Provided data:
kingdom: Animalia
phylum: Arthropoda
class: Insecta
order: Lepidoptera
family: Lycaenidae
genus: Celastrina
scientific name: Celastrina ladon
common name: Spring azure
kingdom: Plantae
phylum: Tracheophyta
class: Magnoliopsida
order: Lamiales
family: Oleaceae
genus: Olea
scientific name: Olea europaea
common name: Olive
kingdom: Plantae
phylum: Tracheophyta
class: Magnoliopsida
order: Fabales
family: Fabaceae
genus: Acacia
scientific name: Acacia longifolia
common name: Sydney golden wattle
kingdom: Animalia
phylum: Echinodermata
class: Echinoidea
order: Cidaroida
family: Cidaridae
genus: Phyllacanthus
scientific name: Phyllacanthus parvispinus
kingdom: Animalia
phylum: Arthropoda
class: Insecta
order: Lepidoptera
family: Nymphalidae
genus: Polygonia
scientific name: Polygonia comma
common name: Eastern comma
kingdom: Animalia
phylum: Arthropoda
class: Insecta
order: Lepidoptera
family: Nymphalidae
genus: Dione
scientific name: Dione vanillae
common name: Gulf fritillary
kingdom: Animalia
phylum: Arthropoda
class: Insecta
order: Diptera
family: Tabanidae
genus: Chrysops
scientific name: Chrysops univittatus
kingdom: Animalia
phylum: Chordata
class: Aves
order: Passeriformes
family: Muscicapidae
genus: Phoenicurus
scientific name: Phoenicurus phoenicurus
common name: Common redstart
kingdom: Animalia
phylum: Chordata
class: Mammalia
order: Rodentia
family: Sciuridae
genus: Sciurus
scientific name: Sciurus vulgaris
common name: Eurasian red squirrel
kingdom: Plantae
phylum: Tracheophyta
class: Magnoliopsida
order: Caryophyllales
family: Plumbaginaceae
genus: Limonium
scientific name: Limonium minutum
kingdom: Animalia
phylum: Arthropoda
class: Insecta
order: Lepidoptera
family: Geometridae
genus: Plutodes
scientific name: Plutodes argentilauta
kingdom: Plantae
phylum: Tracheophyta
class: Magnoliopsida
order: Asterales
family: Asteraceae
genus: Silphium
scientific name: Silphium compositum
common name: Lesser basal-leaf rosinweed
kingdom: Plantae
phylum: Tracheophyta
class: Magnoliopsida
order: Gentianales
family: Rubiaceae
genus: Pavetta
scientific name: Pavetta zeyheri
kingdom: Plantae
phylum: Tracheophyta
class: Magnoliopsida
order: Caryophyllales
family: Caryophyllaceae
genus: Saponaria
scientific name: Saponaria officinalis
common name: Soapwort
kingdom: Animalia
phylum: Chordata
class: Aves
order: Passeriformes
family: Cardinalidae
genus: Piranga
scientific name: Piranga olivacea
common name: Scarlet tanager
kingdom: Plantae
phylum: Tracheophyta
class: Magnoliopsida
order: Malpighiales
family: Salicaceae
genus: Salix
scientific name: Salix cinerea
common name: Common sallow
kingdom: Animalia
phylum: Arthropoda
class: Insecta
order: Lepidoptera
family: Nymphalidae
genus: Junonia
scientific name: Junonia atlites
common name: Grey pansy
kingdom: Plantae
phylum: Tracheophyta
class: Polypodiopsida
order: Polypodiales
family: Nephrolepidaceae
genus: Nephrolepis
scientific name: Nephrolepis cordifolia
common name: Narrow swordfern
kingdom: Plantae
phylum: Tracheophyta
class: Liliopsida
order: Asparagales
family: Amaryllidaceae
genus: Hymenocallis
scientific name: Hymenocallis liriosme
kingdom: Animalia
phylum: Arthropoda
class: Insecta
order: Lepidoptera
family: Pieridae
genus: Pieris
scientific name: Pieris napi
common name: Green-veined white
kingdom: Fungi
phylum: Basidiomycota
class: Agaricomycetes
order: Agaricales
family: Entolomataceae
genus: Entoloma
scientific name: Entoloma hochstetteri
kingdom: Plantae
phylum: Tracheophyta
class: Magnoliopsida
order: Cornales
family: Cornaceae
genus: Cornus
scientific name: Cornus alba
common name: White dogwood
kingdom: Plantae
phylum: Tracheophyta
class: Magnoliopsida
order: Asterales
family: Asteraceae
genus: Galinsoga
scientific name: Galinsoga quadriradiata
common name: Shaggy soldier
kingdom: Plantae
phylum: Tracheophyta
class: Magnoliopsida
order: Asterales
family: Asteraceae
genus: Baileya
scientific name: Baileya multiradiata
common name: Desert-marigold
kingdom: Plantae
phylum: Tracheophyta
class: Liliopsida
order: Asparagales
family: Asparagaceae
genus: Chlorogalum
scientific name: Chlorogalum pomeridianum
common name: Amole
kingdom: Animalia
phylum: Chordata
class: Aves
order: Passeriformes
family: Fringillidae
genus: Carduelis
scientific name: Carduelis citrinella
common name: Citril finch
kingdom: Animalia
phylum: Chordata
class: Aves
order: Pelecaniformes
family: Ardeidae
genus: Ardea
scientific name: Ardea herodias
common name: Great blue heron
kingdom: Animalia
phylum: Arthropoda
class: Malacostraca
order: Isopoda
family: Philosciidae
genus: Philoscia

Aim: Extract every line of the items from the first one through the line containing "genus: Chrysops", including that line, and reproduce them without any change.

The output:
kingdom: Animalia
phylum: Arthropoda
class: Insecta
order: Lepidoptera
family: Lycaenidae
genus: Celastrina
scientific name: Celastrina ladon
common name: Spring azure
kingdom: Plantae
phylum: Tracheophyta
class: Magnoliopsida
order: Lamiales
family: Oleaceae
genus: Olea
scientific name: Olea europaea
common name: Olive
kingdom: Plantae
phylum: Tracheophyta
class: Magnoliopsida
order: Fabales
family: Fabaceae
genus: Acacia
scientific name: Acacia longifolia
common name: Sydney golden wattle
kingdom: Animalia
phylum: Echinodermata
class: Echinoidea
order: Cidaroida
family: Cidaridae
genus: Phyllacanthus
scientific name: Phyllacanthus parvispinus
kingdom: Animalia
phylum: Arthropoda
class: Insecta
order: Lepidoptera
family: Nymphalidae
genus: Polygonia
scientific name: Polygonia comma
common name: Eastern comma
kingdom: Animalia
phylum: Arthropoda
class: Insecta
order: Lepidoptera
family: Nymphalidae
genus: Dione
scientific name: Dione vanillae
common name: Gulf fritillary
kingdom: Animalia
phylum: Arthropoda
class: Insecta
order: Diptera
family: Tabanidae
genus: Chrysops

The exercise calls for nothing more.